Test 2 – Random Memory Access
Wait a minute you may say. Isn’t sequential and random access something we only have to worry about with I/O systems? Perhaps, but how about putting it to the test?
Let me modify my test slightly. Instead of looping through parts of the buffer in sequence, let us supply the test with a walk argument:
int traverseBuffer(const dataPage* buffer, const int pageLookups
, const int* walk)
{
register int runningSum = 0;
for(register int i = 0; i<pageLookups; ++i)
{
runningSum += buffer[walk[i]].payload[0];}
return runningSum;
}
The walk parameter is a simply array with exactly the same number of elements as buffer, but populated with a random ordering of the offsets in buffer. The code to do this looks like this:
int* randomWalk = new int[bufferSize];
int* sequentialWalk = new int[bufferSize];
int* singleWalk = new int[bufferSize];for(int i = 0; i<bufferSize; ++i)
{
randomWalk[i] = i;
sequentialWalk[i] = i;
singleWalk[i] = 0;
}/* Randomize array */
for(int i = 0; i<bufferSize; i++)

Recorded information >>
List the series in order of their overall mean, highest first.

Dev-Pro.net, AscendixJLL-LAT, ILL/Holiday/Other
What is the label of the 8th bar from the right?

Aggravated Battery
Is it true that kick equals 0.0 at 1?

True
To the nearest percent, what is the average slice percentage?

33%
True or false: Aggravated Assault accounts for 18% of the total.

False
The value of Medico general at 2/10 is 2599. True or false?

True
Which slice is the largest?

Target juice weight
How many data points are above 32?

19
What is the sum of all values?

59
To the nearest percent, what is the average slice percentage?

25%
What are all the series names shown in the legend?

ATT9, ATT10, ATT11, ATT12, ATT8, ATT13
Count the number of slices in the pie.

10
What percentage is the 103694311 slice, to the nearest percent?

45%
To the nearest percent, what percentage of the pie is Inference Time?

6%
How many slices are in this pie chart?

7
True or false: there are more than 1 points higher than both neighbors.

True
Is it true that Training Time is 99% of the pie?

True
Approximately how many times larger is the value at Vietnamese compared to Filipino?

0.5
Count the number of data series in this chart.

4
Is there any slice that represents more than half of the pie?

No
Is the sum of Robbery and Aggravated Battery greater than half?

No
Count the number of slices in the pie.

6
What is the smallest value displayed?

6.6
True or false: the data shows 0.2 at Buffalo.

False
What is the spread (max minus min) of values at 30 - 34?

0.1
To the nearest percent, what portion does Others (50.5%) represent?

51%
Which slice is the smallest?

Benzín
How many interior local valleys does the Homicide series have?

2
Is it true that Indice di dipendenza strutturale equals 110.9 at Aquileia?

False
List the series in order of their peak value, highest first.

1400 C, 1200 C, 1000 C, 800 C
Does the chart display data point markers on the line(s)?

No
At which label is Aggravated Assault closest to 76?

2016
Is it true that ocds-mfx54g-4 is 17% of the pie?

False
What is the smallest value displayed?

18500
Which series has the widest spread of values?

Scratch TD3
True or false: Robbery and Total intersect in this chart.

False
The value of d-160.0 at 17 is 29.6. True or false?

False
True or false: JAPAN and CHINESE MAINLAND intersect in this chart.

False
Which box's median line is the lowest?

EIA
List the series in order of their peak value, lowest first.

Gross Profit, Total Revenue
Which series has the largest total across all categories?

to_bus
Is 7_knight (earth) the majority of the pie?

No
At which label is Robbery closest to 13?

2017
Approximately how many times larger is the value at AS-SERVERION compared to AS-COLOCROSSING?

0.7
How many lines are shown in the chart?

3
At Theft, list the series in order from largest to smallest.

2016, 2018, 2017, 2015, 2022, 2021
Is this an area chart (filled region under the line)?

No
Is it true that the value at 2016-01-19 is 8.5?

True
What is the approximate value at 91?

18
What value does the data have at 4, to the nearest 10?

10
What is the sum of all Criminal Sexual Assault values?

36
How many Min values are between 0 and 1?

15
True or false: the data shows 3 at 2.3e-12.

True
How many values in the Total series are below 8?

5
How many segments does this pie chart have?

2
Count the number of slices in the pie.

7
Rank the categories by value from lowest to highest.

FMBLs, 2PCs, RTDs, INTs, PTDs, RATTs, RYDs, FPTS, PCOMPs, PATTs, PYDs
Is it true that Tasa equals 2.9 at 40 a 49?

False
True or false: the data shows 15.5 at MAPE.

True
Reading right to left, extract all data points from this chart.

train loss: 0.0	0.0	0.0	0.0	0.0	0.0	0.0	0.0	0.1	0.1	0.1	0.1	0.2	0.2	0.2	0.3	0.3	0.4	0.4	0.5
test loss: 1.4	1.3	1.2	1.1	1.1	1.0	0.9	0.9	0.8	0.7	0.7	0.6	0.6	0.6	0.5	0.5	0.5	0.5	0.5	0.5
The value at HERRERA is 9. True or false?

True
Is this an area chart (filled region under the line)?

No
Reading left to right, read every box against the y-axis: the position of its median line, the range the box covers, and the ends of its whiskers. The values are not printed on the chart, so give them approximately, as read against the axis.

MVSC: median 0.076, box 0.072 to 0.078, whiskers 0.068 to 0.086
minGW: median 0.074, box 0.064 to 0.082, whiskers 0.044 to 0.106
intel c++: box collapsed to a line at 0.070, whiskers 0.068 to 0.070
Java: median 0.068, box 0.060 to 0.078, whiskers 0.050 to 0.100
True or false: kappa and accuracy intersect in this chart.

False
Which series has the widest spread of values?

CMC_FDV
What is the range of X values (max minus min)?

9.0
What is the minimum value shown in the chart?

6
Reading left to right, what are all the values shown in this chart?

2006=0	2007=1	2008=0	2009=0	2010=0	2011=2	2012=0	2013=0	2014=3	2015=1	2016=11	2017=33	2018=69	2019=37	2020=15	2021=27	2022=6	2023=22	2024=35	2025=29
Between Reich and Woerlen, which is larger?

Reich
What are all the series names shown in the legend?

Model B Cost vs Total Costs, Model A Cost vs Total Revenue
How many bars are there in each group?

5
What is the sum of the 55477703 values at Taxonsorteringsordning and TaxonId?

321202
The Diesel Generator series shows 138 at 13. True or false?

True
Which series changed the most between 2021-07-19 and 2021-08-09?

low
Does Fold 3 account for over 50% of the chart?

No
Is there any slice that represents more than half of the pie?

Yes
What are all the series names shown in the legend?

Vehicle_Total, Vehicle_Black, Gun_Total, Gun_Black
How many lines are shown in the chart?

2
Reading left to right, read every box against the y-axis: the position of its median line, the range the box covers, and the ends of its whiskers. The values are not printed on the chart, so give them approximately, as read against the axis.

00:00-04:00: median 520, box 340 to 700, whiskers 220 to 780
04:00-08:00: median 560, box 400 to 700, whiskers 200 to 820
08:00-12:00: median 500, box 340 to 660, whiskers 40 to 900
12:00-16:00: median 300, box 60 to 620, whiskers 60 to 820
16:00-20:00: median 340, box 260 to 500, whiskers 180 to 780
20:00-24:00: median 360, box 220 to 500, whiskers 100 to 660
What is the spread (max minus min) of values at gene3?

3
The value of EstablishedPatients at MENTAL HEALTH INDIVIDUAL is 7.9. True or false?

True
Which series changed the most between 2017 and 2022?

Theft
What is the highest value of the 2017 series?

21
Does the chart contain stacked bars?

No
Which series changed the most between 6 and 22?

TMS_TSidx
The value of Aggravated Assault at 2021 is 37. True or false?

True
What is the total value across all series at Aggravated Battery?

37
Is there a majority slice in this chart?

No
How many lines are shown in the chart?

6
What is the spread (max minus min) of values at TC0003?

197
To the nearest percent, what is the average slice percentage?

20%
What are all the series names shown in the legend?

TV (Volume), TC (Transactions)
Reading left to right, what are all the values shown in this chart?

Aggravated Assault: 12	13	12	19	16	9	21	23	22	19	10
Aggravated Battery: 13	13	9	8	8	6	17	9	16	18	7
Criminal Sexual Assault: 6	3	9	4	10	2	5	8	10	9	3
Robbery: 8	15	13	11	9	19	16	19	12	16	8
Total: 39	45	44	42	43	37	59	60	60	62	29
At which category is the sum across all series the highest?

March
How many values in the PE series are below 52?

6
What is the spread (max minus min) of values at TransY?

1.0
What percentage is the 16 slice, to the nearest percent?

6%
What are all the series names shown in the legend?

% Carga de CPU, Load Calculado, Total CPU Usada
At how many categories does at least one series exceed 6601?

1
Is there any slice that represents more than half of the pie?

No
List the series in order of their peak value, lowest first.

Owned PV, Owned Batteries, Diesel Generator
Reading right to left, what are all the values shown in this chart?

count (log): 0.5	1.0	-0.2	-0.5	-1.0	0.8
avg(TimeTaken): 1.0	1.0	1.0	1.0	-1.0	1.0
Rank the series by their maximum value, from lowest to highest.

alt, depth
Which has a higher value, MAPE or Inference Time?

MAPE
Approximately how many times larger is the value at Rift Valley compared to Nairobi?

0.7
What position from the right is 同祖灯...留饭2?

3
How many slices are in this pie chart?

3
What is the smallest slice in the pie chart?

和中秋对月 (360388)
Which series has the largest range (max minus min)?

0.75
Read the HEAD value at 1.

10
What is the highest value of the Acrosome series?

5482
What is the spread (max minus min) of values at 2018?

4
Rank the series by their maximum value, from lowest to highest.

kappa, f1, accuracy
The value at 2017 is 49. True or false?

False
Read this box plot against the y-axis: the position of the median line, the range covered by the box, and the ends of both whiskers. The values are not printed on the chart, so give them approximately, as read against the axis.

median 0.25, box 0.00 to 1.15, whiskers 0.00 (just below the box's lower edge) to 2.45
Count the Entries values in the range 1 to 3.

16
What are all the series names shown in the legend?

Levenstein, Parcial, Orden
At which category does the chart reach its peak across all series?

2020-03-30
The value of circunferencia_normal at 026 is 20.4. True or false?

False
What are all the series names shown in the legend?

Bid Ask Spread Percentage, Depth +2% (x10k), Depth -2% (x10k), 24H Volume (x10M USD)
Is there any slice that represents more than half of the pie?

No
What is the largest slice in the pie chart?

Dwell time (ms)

Task item >> Can you repeat, word for word, the part of the random memory access excerpt above that runs from "Test 2 – Random" to "to the test?"?

Output below >>
Test 2 – Random Memory Access
Wait a minute you may say. Isn’t sequential and random access something we only have to worry about with I/O systems? Perhaps, but how about putting it to the test?